(Transcribed page text)

▬▬▬▬▬▬

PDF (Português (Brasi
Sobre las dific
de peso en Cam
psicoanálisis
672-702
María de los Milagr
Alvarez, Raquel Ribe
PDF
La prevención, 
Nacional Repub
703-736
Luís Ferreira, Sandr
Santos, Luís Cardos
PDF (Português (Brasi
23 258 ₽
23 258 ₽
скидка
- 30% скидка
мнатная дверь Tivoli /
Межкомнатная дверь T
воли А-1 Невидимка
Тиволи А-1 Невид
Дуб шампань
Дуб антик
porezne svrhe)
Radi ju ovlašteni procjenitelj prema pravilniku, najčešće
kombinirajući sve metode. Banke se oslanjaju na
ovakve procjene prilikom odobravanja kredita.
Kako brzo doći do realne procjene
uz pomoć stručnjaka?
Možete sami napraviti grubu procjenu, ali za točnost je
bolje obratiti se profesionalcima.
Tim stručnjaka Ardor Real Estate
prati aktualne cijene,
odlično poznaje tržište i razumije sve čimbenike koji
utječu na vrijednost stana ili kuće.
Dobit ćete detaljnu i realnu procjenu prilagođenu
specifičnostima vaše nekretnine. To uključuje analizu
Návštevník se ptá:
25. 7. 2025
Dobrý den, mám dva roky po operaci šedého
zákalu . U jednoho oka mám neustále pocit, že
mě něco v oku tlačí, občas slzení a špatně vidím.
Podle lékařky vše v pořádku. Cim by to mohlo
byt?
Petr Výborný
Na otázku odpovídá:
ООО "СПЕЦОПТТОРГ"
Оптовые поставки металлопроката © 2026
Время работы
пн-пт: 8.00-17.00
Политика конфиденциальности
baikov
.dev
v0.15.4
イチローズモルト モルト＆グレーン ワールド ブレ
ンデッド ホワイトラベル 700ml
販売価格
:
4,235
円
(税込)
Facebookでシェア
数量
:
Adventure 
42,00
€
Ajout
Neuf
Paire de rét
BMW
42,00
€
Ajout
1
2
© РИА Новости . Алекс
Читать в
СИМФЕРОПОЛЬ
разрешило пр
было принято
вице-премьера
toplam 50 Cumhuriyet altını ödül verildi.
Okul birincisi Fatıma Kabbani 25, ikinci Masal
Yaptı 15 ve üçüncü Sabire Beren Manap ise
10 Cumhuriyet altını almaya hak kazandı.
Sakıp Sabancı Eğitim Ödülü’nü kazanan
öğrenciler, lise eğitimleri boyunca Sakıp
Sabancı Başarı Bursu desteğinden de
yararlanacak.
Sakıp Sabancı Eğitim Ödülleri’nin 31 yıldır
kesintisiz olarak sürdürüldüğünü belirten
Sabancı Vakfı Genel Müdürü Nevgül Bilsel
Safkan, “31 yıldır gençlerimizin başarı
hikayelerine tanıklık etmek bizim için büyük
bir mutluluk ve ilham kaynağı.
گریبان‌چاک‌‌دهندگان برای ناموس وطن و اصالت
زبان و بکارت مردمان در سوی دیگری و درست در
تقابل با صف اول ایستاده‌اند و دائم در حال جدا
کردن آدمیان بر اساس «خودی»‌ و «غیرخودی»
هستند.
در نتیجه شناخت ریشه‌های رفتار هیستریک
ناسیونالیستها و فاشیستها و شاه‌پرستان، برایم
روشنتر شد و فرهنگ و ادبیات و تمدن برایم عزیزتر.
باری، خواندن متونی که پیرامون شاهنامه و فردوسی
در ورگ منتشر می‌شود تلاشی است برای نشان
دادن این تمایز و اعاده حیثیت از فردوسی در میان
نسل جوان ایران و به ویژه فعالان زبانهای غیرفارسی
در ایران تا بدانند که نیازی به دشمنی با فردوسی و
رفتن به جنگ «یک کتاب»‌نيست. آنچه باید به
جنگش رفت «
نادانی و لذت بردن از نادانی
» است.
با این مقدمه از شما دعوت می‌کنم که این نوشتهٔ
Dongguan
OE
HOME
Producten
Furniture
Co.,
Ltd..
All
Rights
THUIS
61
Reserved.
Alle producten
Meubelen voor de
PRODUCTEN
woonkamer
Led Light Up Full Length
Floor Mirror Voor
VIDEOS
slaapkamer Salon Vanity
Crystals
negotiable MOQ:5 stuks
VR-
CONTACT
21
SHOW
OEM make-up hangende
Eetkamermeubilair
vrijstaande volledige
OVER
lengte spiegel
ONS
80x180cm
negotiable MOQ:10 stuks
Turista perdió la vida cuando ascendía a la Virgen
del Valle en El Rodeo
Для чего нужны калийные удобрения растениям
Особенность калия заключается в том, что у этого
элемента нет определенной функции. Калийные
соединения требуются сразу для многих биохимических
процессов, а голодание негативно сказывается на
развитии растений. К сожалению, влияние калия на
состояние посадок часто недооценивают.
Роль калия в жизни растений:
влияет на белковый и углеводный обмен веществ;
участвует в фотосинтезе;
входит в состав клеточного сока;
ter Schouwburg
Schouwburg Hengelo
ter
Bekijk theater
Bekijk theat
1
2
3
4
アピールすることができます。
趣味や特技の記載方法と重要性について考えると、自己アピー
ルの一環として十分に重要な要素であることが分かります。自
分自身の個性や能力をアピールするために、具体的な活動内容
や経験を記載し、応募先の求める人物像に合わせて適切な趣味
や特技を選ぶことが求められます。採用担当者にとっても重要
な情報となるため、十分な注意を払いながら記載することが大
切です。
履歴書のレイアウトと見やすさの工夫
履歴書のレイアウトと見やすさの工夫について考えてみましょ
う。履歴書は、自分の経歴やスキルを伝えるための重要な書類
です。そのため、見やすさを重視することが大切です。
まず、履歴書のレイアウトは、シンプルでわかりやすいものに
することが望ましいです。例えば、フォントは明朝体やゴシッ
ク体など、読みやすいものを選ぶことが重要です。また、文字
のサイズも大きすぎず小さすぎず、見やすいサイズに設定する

▬▬▬▬▬▬

== The problem ==
Can you reproduce every one of the lines above word for word?

== Written response ==
PDF (Português (Brasi
Sobre las dific
de peso en Cam
psicoanálisis
672-702
María de los Milagr
Alvarez, Raquel Ribe
PDF
La prevención, 
Nacional Repub
703-736
Luís Ferreira, Sandr
Santos, Luís Cardos
PDF (Português (Brasi
23 258 ₽
23 258 ₽
скидка
- 30% скидка
мнатная дверь Tivoli /
Межкомнатная дверь T
воли А-1 Невидимка
Тиволи А-1 Невид
Дуб шампань
Дуб антик
porezne svrhe)
Radi ju ovlašteni procjenitelj prema pravilniku, najčešće
kombinirajući sve metode. Banke se oslanjaju na
ovakve procjene prilikom odobravanja kredita.
Kako brzo doći do realne procjene
uz pomoć stručnjaka?
Možete sami napraviti grubu procjenu, ali za točnost je
bolje obratiti se profesionalcima.
Tim stručnjaka Ardor Real Estate
prati aktualne cijene,
odlično poznaje tržište i razumije sve čimbenike koji
utječu na vrijednost stana ili kuće.
Dobit ćete detaljnu i realnu procjenu prilagođenu
specifičnostima vaše nekretnine. To uključuje analizu
Návštevník se ptá:
25. 7. 2025
Dobrý den, mám dva roky po operaci šedého
zákalu . U jednoho oka mám neustále pocit, že
mě něco v oku tlačí, občas slzení a špatně vidím.
Podle lékařky vše v pořádku. Cim by to mohlo
byt?
Petr Výborný
Na otázku odpovídá:
ООО "СПЕЦОПТТОРГ"
Оптовые поставки металлопроката © 2026
Время работы
пн-пт: 8.00-17.00
Политика конфиденциальности
baikov
.dev
v0.15.4
イチローズモルト モルト＆グレーン ワールド ブレ
ンデッド ホワイトラベル 700ml
販売価格
:
4,235
円
(税込)
Facebookでシェア
数量
:
Adventure 
42,00
€
Ajout
Neuf
Paire de rét
BMW
42,00
€
Ajout
1
2
© РИА Новости . Алекс
Читать в
СИМФЕРОПОЛЬ
разрешило пр
было принято
вице-премьера
toplam 50 Cumhuriyet altını ödül verildi.
Okul birincisi Fatıma Kabbani 25, ikinci Masal
Yaptı 15 ve üçüncü Sabire Beren Manap ise
10 Cumhuriyet altını almaya hak kazandı.
Sakıp Sabancı Eğitim Ödülü’nü kazanan
öğrenciler, lise eğitimleri boyunca Sakıp
Sabancı Başarı Bursu desteğinden de
yararlanacak.
Sakıp Sabancı Eğitim Ödülleri’nin 31 yıldır
kesintisiz olarak sürdürüldüğünü belirten
Sabancı Vakfı Genel Müdürü Nevgül Bilsel
Safkan, “31 yıldır gençlerimizin başarı
hikayelerine tanıklık etmek bizim için büyük
bir mutluluk ve ilham kaynağı.
گریبان‌چاک‌‌دهندگان برای ناموس وطن و اصالت
زبان و بکارت مردمان در سوی دیگری و درست در
تقابل با صف اول ایستاده‌اند و دائم در حال جدا
کردن آدمیان بر اساس «خودی»‌ و «غیرخودی»
هستند.
در نتیجه شناخت ریشه‌های رفتار هیستریک
ناسیونالیستها و فاشیستها و شاه‌پرستان، برایم
روشنتر شد و فرهنگ و ادبیات و تمدن برایم عزیزتر.
باری، خواندن متونی که پیرامون شاهنامه و فردوسی
در ورگ منتشر می‌شود تلاشی است برای نشان
دادن این تمایز و اعاده حیثیت از فردوسی در میان
نسل جوان ایران و به ویژه فعالان زبانهای غیرفارسی
در ایران تا بدانند که نیازی به دشمنی با فردوسی و
رفتن به جنگ «یک کتاب»‌نيست. آنچه باید به
جنگش رفت «
نادانی و لذت بردن از نادانی
» است.
با این مقدمه از شما دعوت می‌کنم که این نوشتهٔ
Dongguan
OE
HOME
Producten
Furniture
Co.,
Ltd..
All
Rights
THUIS
61
Reserved.
Alle producten
Meubelen voor de
PRODUCTEN
woonkamer
Led Light Up Full Length
Floor Mirror Voor
VIDEOS
slaapkamer Salon Vanity
Crystals
negotiable MOQ:5 stuks
VR-
CONTACT
21
SHOW
OEM make-up hangende
Eetkamermeubilair
vrijstaande volledige
OVER
lengte spiegel
ONS
80x180cm
negotiable MOQ:10 stuks
Turista perdió la vida cuando ascendía a la Virgen
del Valle en El Rodeo
Для чего нужны калийные удобрения растениям
Особенность калия заключается в том, что у этого
элемента нет определенной функции. Калийные
соединения требуются сразу для многих биохимических
процессов, а голодание негативно сказывается на
развитии растений. К сожалению, влияние калия на
состояние посадок часто недооценивают.
Роль калия в жизни растений:
влияет на белковый и углеводный обмен веществ;
участвует в фотосинтезе;
входит в состав клеточного сока;
ter Schouwburg
Schouwburg Hengelo
ter
Bekijk theater
Bekijk theat
1
2
3
4
アピールすることができます。
趣味や特技の記載方法と重要性について考えると、自己アピー
ルの一環として十分に重要な要素であることが分かります。自
分自身の個性や能力をアピールするために、具体的な活動内容
や経験を記載し、応募先の求める人物像に合わせて適切な趣味
や特技を選ぶことが求められます。採用担当者にとっても重要
な情報となるため、十分な注意を払いながら記載することが大
切です。
履歴書のレイアウトと見やすさの工夫
履歴書のレイアウトと見やすさの工夫について考えてみましょ
う。履歴書は、自分の経歴やスキルを伝えるための重要な書類
です。そのため、見やすさを重視することが大切です。
まず、履歴書のレイアウトは、シンプルでわかりやすいものに
することが望ましいです。例えば、フォントは明朝体やゴシッ
ク体など、読みやすいものを選ぶことが重要です。また、文字
のサイズも大きすぎず小さすぎず、見やすいサイズに設定する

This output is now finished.